WORK ORDER: Each line of the data that includes "lines" must be copied.

SOURCE RECORDS:

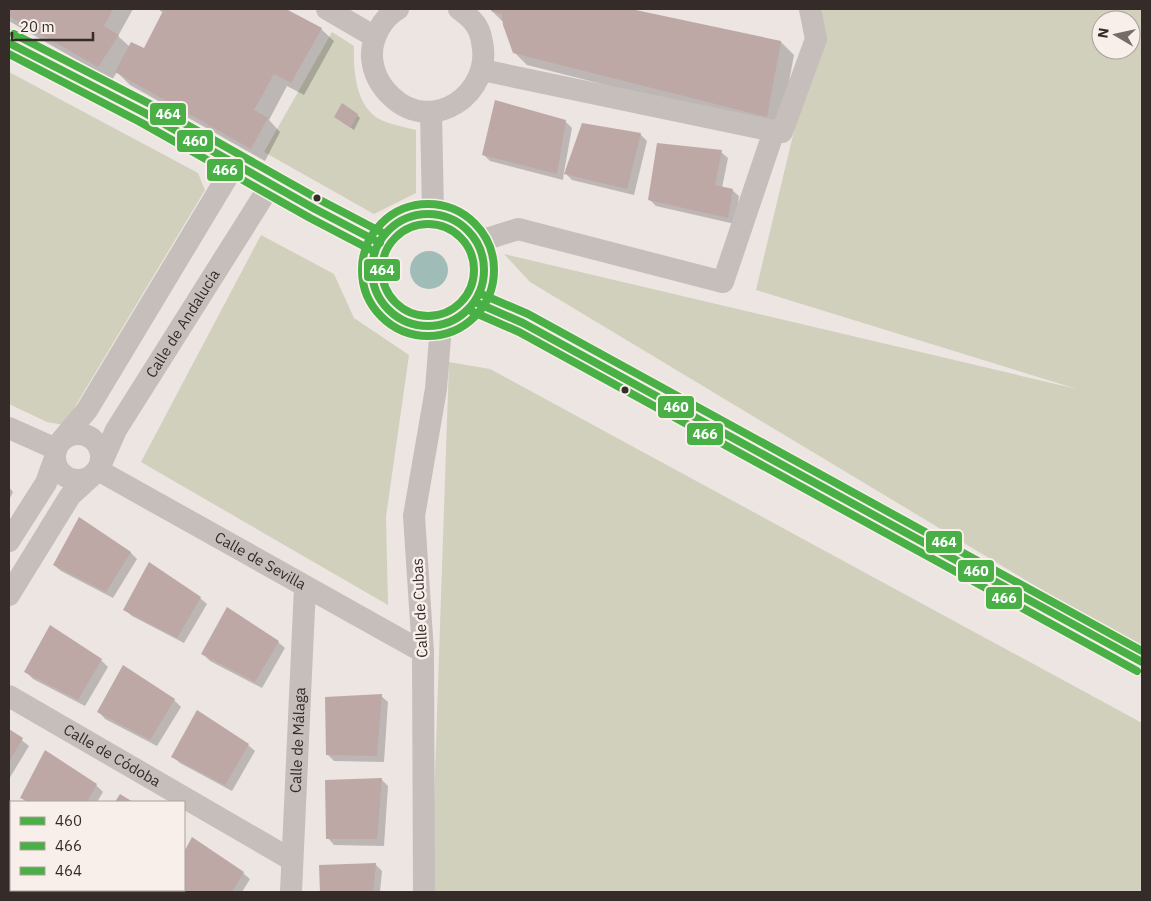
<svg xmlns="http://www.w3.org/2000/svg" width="1151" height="901" viewBox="0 0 1151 901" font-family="'IBM Plex Sans',sans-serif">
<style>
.green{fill:#d0d0bd;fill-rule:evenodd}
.water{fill:#a0bcb7}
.shadow{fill:#0003}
.building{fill:#bea8a5}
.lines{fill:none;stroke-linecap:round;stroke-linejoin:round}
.street{stroke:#c5bebb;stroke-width:22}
.secondary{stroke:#b6aeab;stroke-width:28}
.bus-1-casing{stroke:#f8efea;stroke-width:11}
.bus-2-casing{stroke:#f8efea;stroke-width:11}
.bus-3-casing{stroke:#f8efea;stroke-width:11}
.bus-1{stroke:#49b046;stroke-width:8}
.bus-2{stroke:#49b046;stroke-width:8}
.bus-3{stroke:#49b046;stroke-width:8}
.bus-dot{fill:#352b29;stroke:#f8efea;stroke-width:2}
.labels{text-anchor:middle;stroke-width:5;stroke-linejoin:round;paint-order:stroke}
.street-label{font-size:15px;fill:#352b29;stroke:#f8efea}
.line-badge{stroke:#f8efea;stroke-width:2}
.badge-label{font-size:14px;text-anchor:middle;font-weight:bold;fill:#fff}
</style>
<rect width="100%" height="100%" fill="#ece5e2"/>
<g class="green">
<path d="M811 9H1142V650L530 282 504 254 1077 389 756 290 816 39ZM1101 20H1131V50H1101Z"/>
<path d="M332 32 354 46C353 71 356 108 381 120 392 125 405 127 416 130V193L374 214 264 152Z"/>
<polygon points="9,72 198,173 205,190 64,425 47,422 9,404"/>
<polygon points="261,235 334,274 354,318 409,355 386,517 388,605 141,462"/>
<polygon points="449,362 490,369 1142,723 1142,892 431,892"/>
</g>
<circle class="water" cx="429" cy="270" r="19"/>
<g class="shadow">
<polygon points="9,9 133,9 118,36 130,47 145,50 163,13 158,9 283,9 321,29 334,41 304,95 287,86 269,120 280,132 265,161 130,85 117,72 112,80 9,21"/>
<polygon points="493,9 625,9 781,42 794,55 780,129 527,65 514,52 504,23 492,11"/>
<polygon points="357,115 360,118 354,130 335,117"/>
<polygon points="565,121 572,128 564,172 566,173 640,134 647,141 634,195 572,180 564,172 563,180 490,161 483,154"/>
<polygon points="721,152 728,158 722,188 732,190 739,196 735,224 656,206 649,199"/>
<polygon points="9,487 13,492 9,500"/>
<polygon points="130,552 137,559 113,598 61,571 54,565"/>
<polygon points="200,598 207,604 184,643 132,616 125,610"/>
<polygon points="278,642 285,648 262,688 210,661 203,654"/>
<polygon points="101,660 108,667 85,706 33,679 26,672"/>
<polygon points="381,696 388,702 384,762 334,761 328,755"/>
<polygon points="174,700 181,707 157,746 105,719 99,712"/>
<polygon points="9,730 29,746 9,779"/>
<polygon points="248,745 255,751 232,791 180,763 173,757"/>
<polygon points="46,752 96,785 103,792 97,802 26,802 21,797"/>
<polygon points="381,779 388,786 384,846 334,845 328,838"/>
<polygon points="192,839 243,873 250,879 242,892 176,892 173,890 184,890 184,855"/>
<polygon points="9,852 11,854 11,890 38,890 36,892 9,892"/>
<polygon points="375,864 382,871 380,892 321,892 321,867"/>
</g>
<g class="building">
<polygon points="9,9 113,9 104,26 119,35 98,67 9,16"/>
<polygon points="164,9 286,9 322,28 291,83 274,74 254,110 268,118 251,149 115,72 131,42 144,48"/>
<polygon points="491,9 631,9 781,41 767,117 513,53 503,25 502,15 491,11"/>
<polygon points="495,100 566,120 557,174 482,155"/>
<polygon points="342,103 358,114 351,128 334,117"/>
<polygon points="582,123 641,133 627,189 564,174"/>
<polygon points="657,143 722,150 715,185 733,189 728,218 648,200"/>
<polygon points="79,517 131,552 106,592 53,565"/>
<polygon points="149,562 201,597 177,638 123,610"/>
<polygon points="227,607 279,641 255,682 201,654"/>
<polygon points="50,625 102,659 78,700 24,672"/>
<polygon points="123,665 175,699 150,740 97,712"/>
<polygon points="382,694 377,756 326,755 325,697"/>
<polygon points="197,710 249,744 225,785 171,757"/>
<polygon points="9,729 23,738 9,762"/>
<polygon points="45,750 97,784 87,802 29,802 20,798"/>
<polygon points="382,778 377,839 326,839 325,780"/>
<polygon points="120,794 133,802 115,802"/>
<polygon points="192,837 244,872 232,892 180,892 176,890 184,890 184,852"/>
<polygon points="9,851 11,853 11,890 27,890 26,892 9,892"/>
<polygon points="376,863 373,892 320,892 319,865"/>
<polygon points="57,890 80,890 84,892 56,892"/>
</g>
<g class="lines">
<g class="street">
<polyline points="327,9 375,37"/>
<path d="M398 9C382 18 371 39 372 57 373 73 380 86 392 97 432 135 493 94 482 42 481 34 477 25 471 19 467 15 463 12 459 9"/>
<polyline points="431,112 433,214"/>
<polyline points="774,131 782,132 816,39 810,9"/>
<polyline points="477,242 518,229 723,282 774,131 482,70"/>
<polyline points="9,428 56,449"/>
<circle cx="78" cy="457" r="23"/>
<polyline points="61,441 87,410 235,164"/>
<path id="s1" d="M100 466 116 430 271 184"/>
<path id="s2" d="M98 470 423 652"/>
<polyline points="9,541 46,483 55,458"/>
<polyline points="9,595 70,496 94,474"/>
<path id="s3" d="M9 696 292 860"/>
<path id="s4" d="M291 892 305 587"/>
<polyline points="424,892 423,652 414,516 436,389 441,325"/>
</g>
<g class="secondary">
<polyline points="9,43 145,113 315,209 380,243"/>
<circle cx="428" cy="270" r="56"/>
<polyline points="475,302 523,323 1142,662"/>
</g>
<g class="bus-1-casing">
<g id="bus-1">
<polyline points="9,43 145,113 315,209 380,243"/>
<circle cx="428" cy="270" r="56"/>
<polyline points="475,302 523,323 1142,662"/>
</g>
</g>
<g class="bus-2-casing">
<g id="bus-2">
<polyline points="9,54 140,122 310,218 375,252"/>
<circle cx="428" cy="270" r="66"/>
<polyline points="471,311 519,332 1137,671"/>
</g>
</g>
<g class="bus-3-casing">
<g id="bus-3">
<polyline points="14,34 150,104 320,200 385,234"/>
<circle cx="428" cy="270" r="46"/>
<polyline points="479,293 528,314 1142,651"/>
</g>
</g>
<use href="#bus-1" class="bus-1"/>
<use href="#bus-2" class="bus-2"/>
<use href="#bus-3" class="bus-3"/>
</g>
<g class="bus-dot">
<circle cx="317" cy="198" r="4.5"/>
<circle cx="625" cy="390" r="4.5"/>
</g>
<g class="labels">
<g class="street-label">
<text dy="5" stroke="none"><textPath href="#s1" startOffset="165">Calle de Andalucía</textPath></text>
<text dy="5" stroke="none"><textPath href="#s2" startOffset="186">Calle de Sevilla</textPath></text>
<text transform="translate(420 608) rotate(-93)" y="5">Calle de Cubas</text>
<text dy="5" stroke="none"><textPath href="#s4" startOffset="152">Calle de Málaga</textPath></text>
<text dy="5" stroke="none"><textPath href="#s3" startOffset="119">Calle de Códoba</textPath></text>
</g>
</g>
<g class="line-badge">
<rect x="149" y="102" width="38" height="24" rx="5" fill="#49b046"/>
<rect x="176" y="129" width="38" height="24" rx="5" fill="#49b046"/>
<rect x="206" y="158" width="38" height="24" rx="5" fill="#49b046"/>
<rect x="363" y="258" width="38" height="24" rx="5" fill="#49b046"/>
<rect x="657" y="395" width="38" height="24" rx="5" fill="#49b046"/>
<rect x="686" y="422" width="38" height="24" rx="5" fill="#49b046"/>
<rect x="925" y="530" width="38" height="24" rx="5" fill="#49b046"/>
<rect x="957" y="559" width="38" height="24" rx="5" fill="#49b046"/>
<rect x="985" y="586" width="38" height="24" rx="5" fill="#49b046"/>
</g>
<g class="badge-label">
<text x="168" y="119">464</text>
<text x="195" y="146">460</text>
<text x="225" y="175">466</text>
<text x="382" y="275">464</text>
<text x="676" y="412">460</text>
<text x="705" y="439">466</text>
<text x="944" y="547">464</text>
<text x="976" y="576">460</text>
<text x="1004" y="603">466</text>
</g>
<rect width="1151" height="901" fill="none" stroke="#352b29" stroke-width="20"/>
<rect x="10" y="801" width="175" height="90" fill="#f8efea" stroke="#aaa19d"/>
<rect x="20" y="817" width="25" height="8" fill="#49b046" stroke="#aaa19d"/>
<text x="55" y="826" font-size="15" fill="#352b29">460</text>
<rect x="20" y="842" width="25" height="8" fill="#49b046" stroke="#aaa19d"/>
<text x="55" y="851" font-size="15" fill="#352b29">466</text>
<rect x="20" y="867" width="25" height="8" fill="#49b046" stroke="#aaa19d"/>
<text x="55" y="876" font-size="15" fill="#352b29">464</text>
<g transform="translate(1116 35) rotate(279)"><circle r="24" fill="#f8efea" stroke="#aaa19d"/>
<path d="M0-4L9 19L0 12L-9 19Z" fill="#756c6a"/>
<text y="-8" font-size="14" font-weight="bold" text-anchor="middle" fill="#352b29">N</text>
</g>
<path d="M12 32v8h81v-8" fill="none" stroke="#352b29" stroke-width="2.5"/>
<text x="20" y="32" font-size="15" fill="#352b29" stroke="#f8efea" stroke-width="4" paint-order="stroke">20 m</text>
</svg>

OUTPUT FOR THIS EXERCISE:
.lines{fill:none;stroke-linecap:round;stroke-linejoin:round}
<g class="lines">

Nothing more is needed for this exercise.